* * *
Наутро в полк приезжал начальник дивизии, полк был построен на молебен. Мысли Николая витали далеко, и когда они на мгновения пропадали, возникал голос отца Григория: «Аще ополчится на мя полк, не убоится сердце мое: аще восстанет на мя брань, на Него аз уповаю», а потом как-то он задумывался, и голос опять на время пропадал из его слуха: «Живота просил есть у Тебе, и дал еси ему долготу дней во веки века...»

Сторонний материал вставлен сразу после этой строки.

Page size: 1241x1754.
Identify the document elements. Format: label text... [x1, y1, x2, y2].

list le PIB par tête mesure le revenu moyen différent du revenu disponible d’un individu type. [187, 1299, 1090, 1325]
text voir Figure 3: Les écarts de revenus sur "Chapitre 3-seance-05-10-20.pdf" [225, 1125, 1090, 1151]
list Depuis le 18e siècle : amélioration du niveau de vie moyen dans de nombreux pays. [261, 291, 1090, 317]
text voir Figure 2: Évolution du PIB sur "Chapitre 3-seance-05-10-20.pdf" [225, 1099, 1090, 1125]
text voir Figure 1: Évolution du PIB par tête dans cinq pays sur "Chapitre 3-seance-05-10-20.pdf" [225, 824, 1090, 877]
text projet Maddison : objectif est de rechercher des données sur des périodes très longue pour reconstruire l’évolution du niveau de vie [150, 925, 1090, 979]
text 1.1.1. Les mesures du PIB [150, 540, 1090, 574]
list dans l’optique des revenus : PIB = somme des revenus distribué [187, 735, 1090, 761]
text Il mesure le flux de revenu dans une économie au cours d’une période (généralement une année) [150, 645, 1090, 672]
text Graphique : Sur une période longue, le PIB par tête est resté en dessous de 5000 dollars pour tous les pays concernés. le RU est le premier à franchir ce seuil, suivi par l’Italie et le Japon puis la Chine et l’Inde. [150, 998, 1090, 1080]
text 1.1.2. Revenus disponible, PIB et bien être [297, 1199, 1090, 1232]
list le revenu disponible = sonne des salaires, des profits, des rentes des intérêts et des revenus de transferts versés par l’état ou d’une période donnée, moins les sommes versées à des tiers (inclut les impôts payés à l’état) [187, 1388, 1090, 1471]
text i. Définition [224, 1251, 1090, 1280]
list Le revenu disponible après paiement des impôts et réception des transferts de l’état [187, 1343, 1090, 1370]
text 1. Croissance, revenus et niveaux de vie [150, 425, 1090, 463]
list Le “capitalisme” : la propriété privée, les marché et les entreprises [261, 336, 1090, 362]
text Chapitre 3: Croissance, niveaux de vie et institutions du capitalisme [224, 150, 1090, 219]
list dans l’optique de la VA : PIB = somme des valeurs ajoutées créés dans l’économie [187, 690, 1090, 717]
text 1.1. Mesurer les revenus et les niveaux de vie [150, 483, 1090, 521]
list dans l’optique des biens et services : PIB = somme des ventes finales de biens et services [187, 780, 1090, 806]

Перед ним вставали картины пятилетней давности... Когда же он впервые увидел ее? И где? Это было в сентябре, да, тогда, потому что было Рождество Богородицы, и слитно гудели все сорок сороков, и черные галки беспокойно копошились в прохладном воздухе... Вступить с ней в разговор он не решился и, как вор, крался по противоположным сторонам улиц. Прошел за ней всю Сретенку, потом она зашла в булочную к Чуеву, вышла со свертком. На Рождественском села на трамвай и ехала до Тверского. Вышла у кафе «Бом» и, к его удивлению и радости, свернула на Малую Бронную и вошла в подъезд того дома, где и он жил.
Пришла зима, замерз пруд и некоторое время стоял под легким пушистым ковром снега, а потом пришли дворники в синих кафтанах и широкими деревянными лопатами свернули этот ковер, открыв солнечному ветру голубой в тонких трещинах прямоугольник, и из окна отцовского кабинета он мог следить, как катаются любители и как она катается среди них.
А еще он вспомнил, как на Благовещение она выпускала птиц. Овсянок, что ли? Или чижей? Они с подругой в коричневых гимназических платьях стояли у открытого окна и один за одним бросали в небо пушистые комочки, которые тут же обретали равновесие и взмывали в высоту, где за крышами начинался ничем не ограниченный голубой простор неба.
Кончился молебен. Погруженный в эти мысли, некоторое время Николай оставался стоять на том месте, на котором стоял в строю, только строя уже не было. Беспорядочный шум голосов развлек его; он очнулся и пошел за остальными к домам слободы. Когда проходил мимо Соколовского, услышал, как тот заступил дорогу отцу Григорию и недовольно сказал:
– Нельзя ли, батя, служить как-нибудь покороче?
Отец Григорий посмотрел на него удивленно, протянул ему книгу и невозмутимо предложил:
– Ну, раз так – отметьте здесь все, что считаете лишним.
Илья иногда думал о том, кто раньше жил в квартире, которую он снимал. Снимал он ее уже несколько лет. Он знал, что до пятьдесят восьмого года квартира был коммунальной, но его интересовало то время, когда не было коммунальных квартир и наивная страна, незадолго до того как подпасть под диктатуру пролетариата, маялась «диктатурой сердца». Нынешняя хозяйка квартиры жила где-то за границей, и плату Илья передавал молодой женщине, которая являлась ее доверенным лицом. Отчего-то он представлял, что здесь жил знаменитый путешественник, вернее, его семья. Ничто не указывало на то, что квартира принадлежала путешественнику и его семье, но этот образ, раз возникнув в сознании Ильи, уже не хотел его покидать, а, наоборот, разрастался на дрожжах воображения.
Из вещей «путешественника», наверное, не сохранилось ничего, кроме разве большого шкафа того нарочито-грубоватого псевдорусского стиля со «звериными» инкрустациями, который был в такой чести у небогатых разночинцев – первых читателей Антоши Чехонте и бесхитростной В.И. Клеопиной. Обличье шкафа и его содержимое говорили за то, что шкаф был и современником, и даже ровесником самого дома. Глядя на шкаф, незыблемый, как приземистая, плечистая вершина Сарыкола, Илья представлял себе первого его владельца. Образ его он лепил из своих отрывочных познаний о том славном времени, когда человеческое любопытство, помноженное на волю и подогретое позитивизмом, устремилось в неизведанные пустыни Азии, одно за одним закрывая белые пятна на географических картах земного шара. Каждое десятилетие этой блаженной эпохи поздней юности белой культуры приносили европейскому уму удивительные открытия. Прелесть этого времени заключалась в том, что можно было еще познавать мир не вглубь, а вширь, а это и есть юность на рубеже возмужания.